US Supreme Court puts the last nail in the coffin of legislative incrementalism

i have never been a big fan of progressive policy incrementalism – i.e., the advocacy approach, unfortunately favored by the social work profession, of gradually making small policy changes, usually through legislative action, that eventually add up to meaningful, if not structural and socially transformative, change. As far as I can tell from reading American history, incrementalism only achieves good things when it already enjoys a structural base, a solid foundation, to build on. So, to consider what is certainly the most salient example, first we had to get the Social Security Act in place, then we could work to build it out incrementally over time.

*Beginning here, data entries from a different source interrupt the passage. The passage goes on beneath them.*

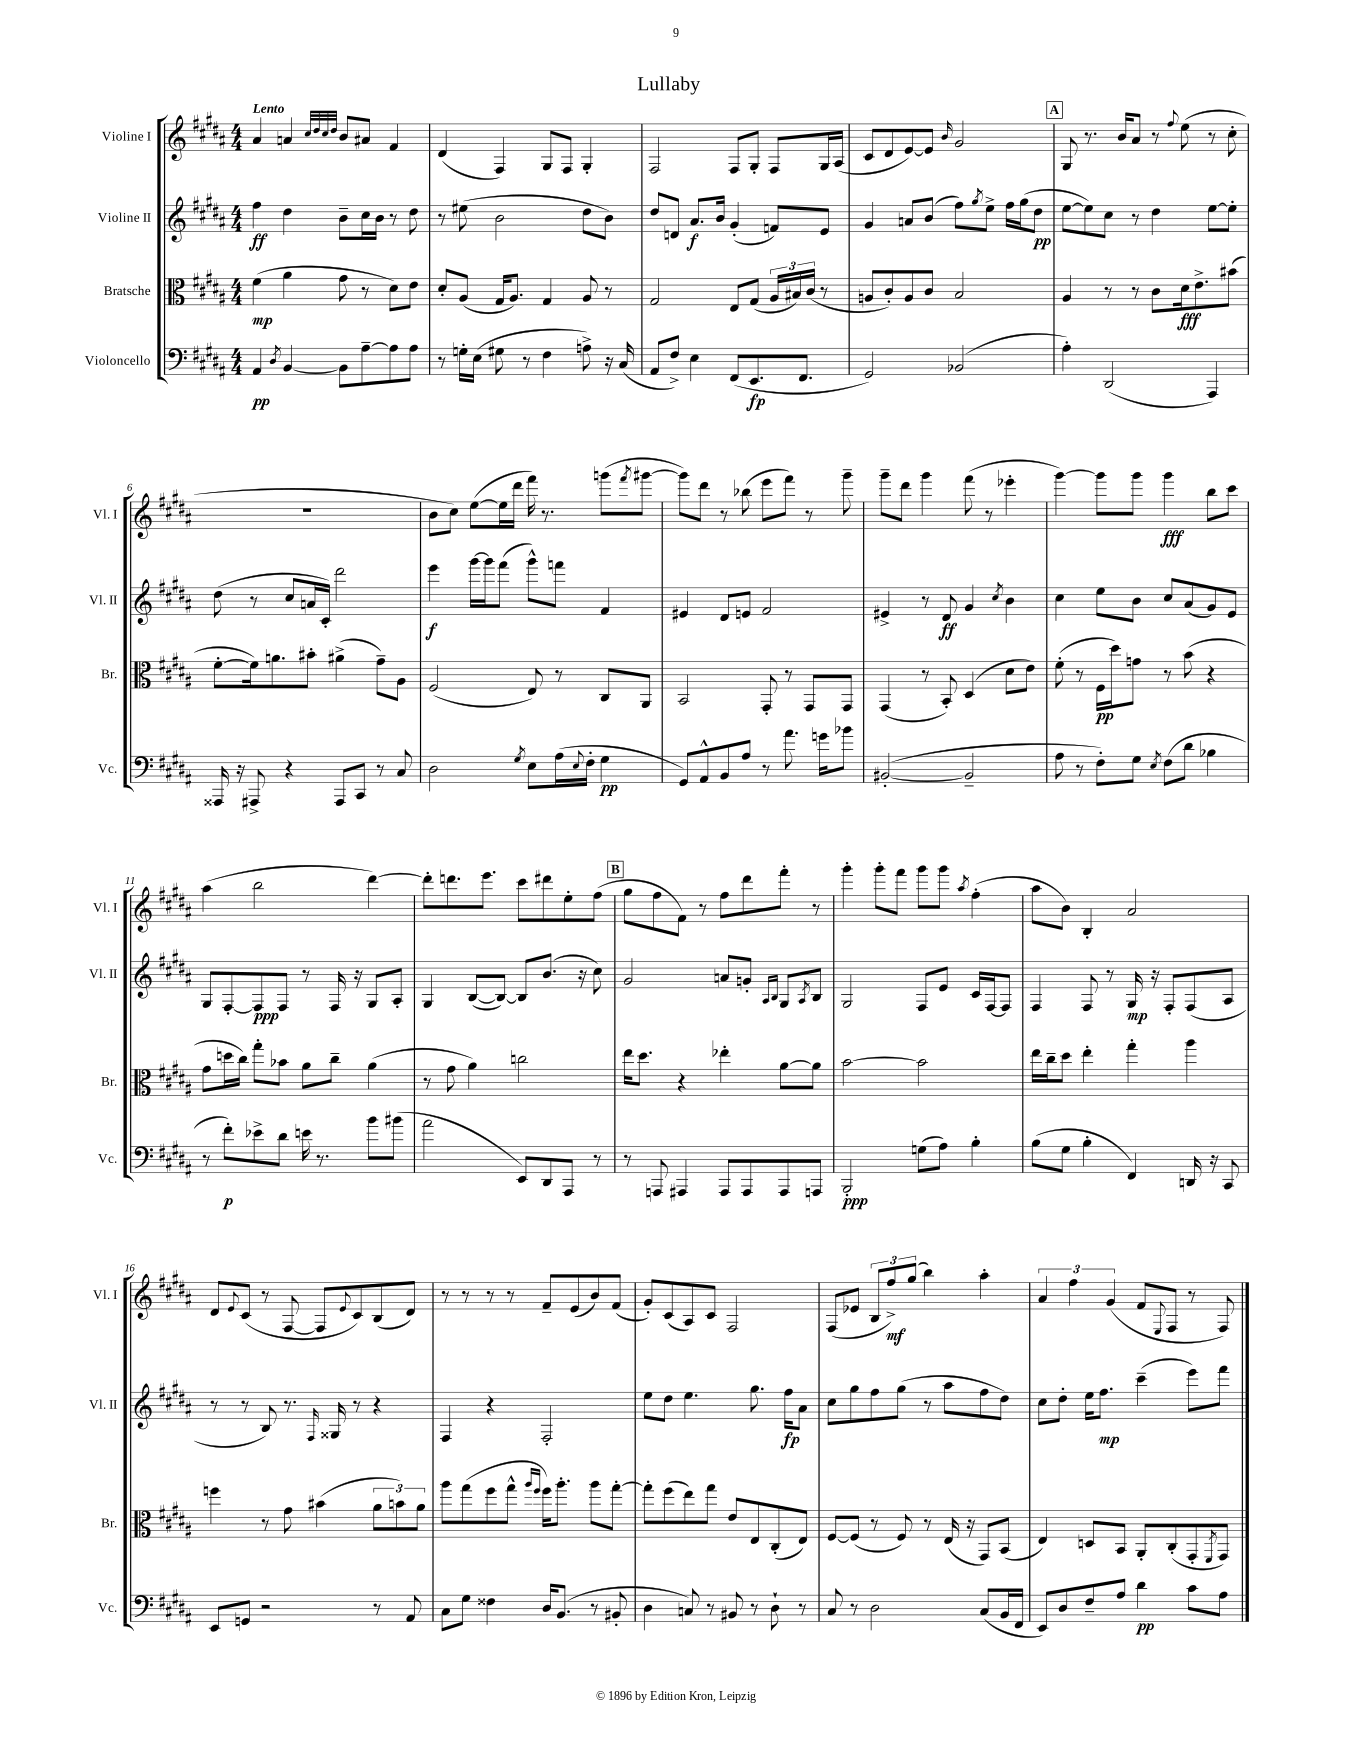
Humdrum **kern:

**kern	**kern	**kern	**kern
*staff4	*staff3	*staff2	*staff1
*clefF4	*clefC3	*clefG2	*clefG2
*k[f#c#g#d#a#]	*k[f#c#g#d#a#]	*k[f#c#g#d#a#]	*k[f#c#g#d#a#]
*M4/4	*M4/4	*M4/4	*M4/4
4AA#/	(4f#\	4ff#\	4a#/
8qD#/	.	.	.
[4BB/	4a#\	4dd#\	4a/
.	.	.	32qqcc#/LLL
.	.	.	32qqdd#/
.	.	.	32qqcc#/
.	.	.	32qqdd#/JJJ
8BB\]L	8g#\	8b~\L	8b/L
[8A#~\	8r	16cc#\L	8a#/J
.	.	16b\JJ	.
8A#\]	8d#\L)	8r	4f#/
8A#\J	8e\J	8dd#\	.
=	=	=	=
8r	8d#'/L	8r	(4d#/
16G'\LL	(8A#/J	(8ee#\	.
(16E\JJ	.	.	.
8G#\	16G#/LK	2b\	4F#/)
.	8.A#/J)	.	.
8r	.	.	.
4F#\	4G#/	.	8G#/L
.	.	.	8F#/J
8A^\)	8A#/	8dd#\L	4G#'/
16r	8r	8b\J)	.
(16C#/	.	.	.
=	=	=	=
8AA#/L	2G#/	8dd#/L	2F#/
8F#^/J)	.	8d/J	.
4E\	.	8.a#/L	.
.	.	16b/Jk	.
(8FF#/L	8E/L	(4g#'/	8F#/L
8.EE/	(8G#/J	.	8G#'/J
.	24A#/LL	8f/L)	8F#/L
.	24B#/)	.	.
8.FF#/J	.	.	.
.	(24c#/JJ	.	.
.	8r	8e/J	16G#/L
.	.	.	(16A#/JJ
=	=	=	=
2GG#/)	8A/L	4g#/	8c#/L
.	8c#'/)	.	8d#/
.	8A/	8a/L	[8e/)
.	8c#/J	(8b/J	8e/]J
.	.	.	16qqb/
(2BB-/	2B/	8ff#\L)	2g#/
.	.	8qgg#/	.
.	.	8ee^\J	.
.	.	16ff#\LL	.
.	.	(16gg#\J	.
.	.	8dd#\J	.
=	=	=	=
4A#'\)	4A#/	[8ee\L	8G#/
.	.	8ee\])	8.r
(2DD#/	8r	8cc#\J	.
.	.	.	16b/LK
.	8r	8r	8a#/J
.	8c#\L	4dd#\	8r
.	.	.	8qqff#/
.	16d#\k	.	(8ee\
.	8.e^\	.	.
4AAA#/)	.	[8ee\L	8r
.	(8b#\J	8ee'\]J	8cc#'\
=	=	=	=
16AAA##/	[8f#'\L	(8dd#\	1r
16r	.	.	.
8AAA#^/	16f#\]k)	8r	.
.	8.a\	.	.
4r	.	8cc#/L	.
.	8b#'\J	16a/L	.
.	.	16c#'/JJ)	.
8AAA#/L	(4a#^\	2ddd#\	.
8CC#/J	.	.	.
8r	8g#~\L)	.	.
8C#/	8A#\J	.	.
=	=	=	=
2D#\	(2F#/	4eee\	8b\L
.	.	.	8cc#\J)
.	.	[16ggg#\LL	([8ee\L
.	.	16ggg#\]J	.
.	.	(8fff#\J	16ee\]L
.	.	.	16ddd#\JJ
8qG#/	.	.	.
8E\L	8E/)	8ggg#^^\L)	16fff#\)
.	.	.	8.r
(16A#\L	8r	8fff\J	.
8qqE/	.	.	.
16F#'\JJ	.	.	.
4G#\	8C#/L	4f#/	(8ggg\L
.	.	.	8qfff#/
.	8AA#/J	.	[8ggg#\J
=	=	=	=
8GG#/L)	2BB/	4e#/	8ggg#\]L)
8AA#^^/	.	.	8ddd#\J
8BB/	.	8d#/L	8r
8A#/J	.	8e/J	(8bb-\
8r	8GG#'/	2f#/	8eee\L
8.a#\	8r	.	8fff#\J)
.	8GG#/L	.	8r
16g\LK	.	.	.
8b-\J	8GG#/J	.	8ggg#~\
=	=	=	=
([2BB#'/	(4GG#/	4e#^/	8ggg#~\L
.	.	.	8ddd#\J
.	8r	8r	4ggg#\
.	8BB'/)	8d#/	.
2BB#~/]	(4D#/	4g#/	(8fff#\
.	.	.	8r
.	.	8qcc#/	.
.	8d#\L	4b\	4eee-'\
.	8e\J)	.	.
=	=	=	=
8A#\	(8f#'\	4cc#\	[4ggg#\)
8r	8r	.	.
8F#'\L)	16F#\LL	8ee\L	8ggg#\]L
.	16dd#\J)	.	.
8G#\J	8g\J	8b\J	8ggg#\J
8qE/	.	.	.
(8F#\L	8r	8cc#/L	4ggg#\
8d#\J	(8b\	(8a#/	.
4B-\	4r	8g#/)	8bb\L
.	.	8e/J	8ccc#\J
=	=	=	=
8r	8g#\L	8G#/L	(4aa#\
8f#'\L)	16dd\L	[8F#'/	.
.	16cc#\JJ)	.	.
8e-^\	8gg#'\L	8F#/]	2bb\
8d#\J	8b-\J	8F#/J	.
16e\	8a#\L	8r	.
8.r	.	.	.
.	8cc#~\J	16F#/	.
.	.	16r	.
8b\L	(4a#\	8G#/L	[4ddd#\)
(8b#\J	.	8A#'/J	.
=	=	=	=
2a#\	8r	4G#/	8ddd#'\]L
.	8g#\	.	8.ddd\
.	4a#\)	([8B/L	.
.	.	.	8.eee\J
.	.	8B/_J)	.
8EE/L)	2cc\	8B/]L	8ccc#\L
8DD#/	.	(8.b/J	8ddd#\
8AAA#/J	.	.	8ee'\
.	.	16r	.
8r	.	8cc#\)	(8ff#\J
=	=	=	=
8r	16ee\LK	2g#/	8gg#\L
.	8.dd#\J	.	.
8AAA/	.	.	8ff#\
4AAA#/	4r	.	8f#\J)
.	.	.	8r
8AAA#/L	4ee-'\	8a/L	8ff#\L
8AAA#/	.	8g'/J	8ddd#\
.	.	16qqA#/LL	.
.	.	16qqB/JJ	.
8AAA#/	[8a#\L	8G#/L	8fff#'\J
.	.	8qA#/	.
8AAA/J	8a#\]J	8B/J	8r
=	=	=	=
2BBB'/	[2b\	2G#/	4ggg#'\
.	.	.	8ggg#'\L
.	.	.	8fff#\J
(8G\L	2b\]	8F#/L	8ggg#\L
8A#\J)	.	8e/J	8ggg#\J
.	.	.	8qaa#/
4B'\	.	16c#/LL	(4ff#'\
.	.	[16F#/J	.
.	.	8F#/]J	.
=	=	=	=
(8B\L	16ee\LL	4F#/	8aa#\L
.	16cc#~\J	.	.
8G#\J	8dd#\J	.	8b\J)
4B'\	4ee'\	8F#/	4B'/
.	.	8r	.
4FF#/)	4gg#'\	16G#/	2a#/
.	.	16r	.
.	.	8F#'/L	.
16DD/	4aa#\	(8F#/	.
16r	.	.	.
8CC#/	.	8A#/J	.
=	=	=	=
8EE/L	4ff\	8r	8d#/L
.	.	.	8qqe/
8GG/J	.	8r	(8c#/J
2r	8r	8B/)	8r
.	8g#\	8.r	[8F#/
.	(4b#\	.	8F#/]L
.	.	16qqF#/	.
.	.	16G##/	.
.	.	.	8qqe/
.	.	8r	8c#/)
8r	12a#\L	4r	(8B/
.	12b\)	.	.
8AA#/	.	.	8d#/J)
.	12a#\J	.	.
=	=	=	=
8C#\L	8aa#\L	4F#/	8r
8G#\J	(8gg#\	.	8r
4F##\	8ff#\	4r	8r
.	8gg#^^\J	.	8r
.	16qqaa#/LL	.	.
.	16qqff#/JJ	.	.
16D#/LK	16ff#\LK)	2F#'/	8f#~/L
(8.BB/J	8.aa#'\J	.	.
.	.	.	(8e/
8r	8aa#\L	.	8b/)
8BB#'/	[8gg#'\J	.	(8f#/J
=	=	=	=
4D#\	8gg#'\]L	8ee\L	8g#'/L)
.	(8ff#\	8dd#\J	(8c#/
8C/)	8ee\)	4.ee\	8A#/)
8r	8gg#\J	.	8c#/J
8BB#/	8e/L	.	2F#/
8r	8E/	8.gg#\	.
8D#`\	(8C#'/	.	.
.	.	16ff#\LK	.
8r	8E/J)	8a#\J	.
=	=	=	=
8C#/	[8F#/L	8cc#\L	(8F#/L
8r	(8F#/]J	8gg#\	8e-/J
2D#\	8r	8ff#\	12B/L
.	.	.	12ff#^/)
.	8F#/)	(8gg#\J	.
.	.	.	(12gg#/J
.	8r	8r	4bb\)
.	(16E/	8aa#\L	.
.	16r	.	.
(8C#/L	8GG#/L)	8ff#\	4aa#'\
16BB/L	(8BB/J	8dd#\J)	.
16FF#/JJ	.	.	.
=	=	=	=
8EE/L)	4E/)	8cc#\L	6a#/
8D#/	.	8dd#'\J	.
.	.	.	6ff#\
8F#~/	8D/L	16ee\LK	.
.	.	8.ff#\J	.
.	.	.	(6g#/
8A#/J	8BB/J	.	.
4d#\	8AA#'/L	(4ccc#~\	8f#/L
.	.	.	8qqE/
.	(8C#'/	.	8F#/J
8c#\L	8GG#'/	8eee\L)	8r
.	8qFF#/	.	.
8A#\J	8GG#/J)	8fff#\J	8F#/)
==	==	==	==
*-	*-	*-	*-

But the Social Security Act itself – the foundation of the US welfare state, such as it evolved over the last eight decades – was not the result of step-by-step, brick-by-brick incrementalism. Rather it was the result of a massive breakdown in the economic order, resulting persistent and escalating social unrest, and recognition by a significant portion of the political elite, led by President Roosevelt, that the alternative to major reform was revolution – that is, overthrow of the capitalist/bourgeois-democratic system itself. Without the profound crisis of the Great Depression, and the long shadow of the Bolshevik Revolution and the subsequent formation of the USSR barely a decade earlier, providing incentive, it’s highly unlikely that anything like the SSA would ever have come about.

Successful incremental advocacy requires, moreover, a large expanse of legislative common ground, a left-right/liberal-conservative consensus on sustaining the policy achievements of the past. That consensus began eroding with the election of Ronald Reagan, and what remains of it appears to be melting faster than the polar icecaps. Now we can expect, unless all the pollsters and pundits are very, very wrong, that Republicans (many of them unabashed proto-fascists and Trumpist 2020 election “Big Lie” promoters) will control at least the House of Representatives in the next Congress, dashing the last sliver of hope that dominant Democrats could somehow figure out how to bypass the legislative killing field of the US Senate’s filibuster rule to institute rights-protecting and social welfare-advancing policies.

But here’s the thing: Even if the feckless and dispirited Dems did manage to control the legislative policy levers, the hard-right wing can now count on an ultra-right Supreme Court – stacked with justices appointed by presidents who lost the popular vote in their elections via the starkly undemocratic Electoral College – to overturn policies that the nation’s oligarchic, pro-corporate minority does not like. In fact SCOTUS appears to be looking for opportunities to reverse the progressive gains of decades past. Dobbs v. Jackson ending abortion rights, along with West Virginia v. EPA, curtailing the Environmental Protection Agency’s capacity to regulate the greenhouse gases fueling the climate crisis, was just the beginning. Next up is almost certainly a decision that will shut down what remains of affirmative action, followed by one that will uphold red states’ egregious assaults on voting rights; in this regard, keep an eye on Moore v. Harper, which could result in granting state legislatures the right to disregard the results of popular votes they don’t favor, via the bizarre “Independent State Legislature” theory.

Incremental change advocacy is simply no match for radical judicial activism. A revanchist Supreme Court is the final nail in the coffin of policy incrementalism. The question facing our defensive profession is an old one – What is to be done?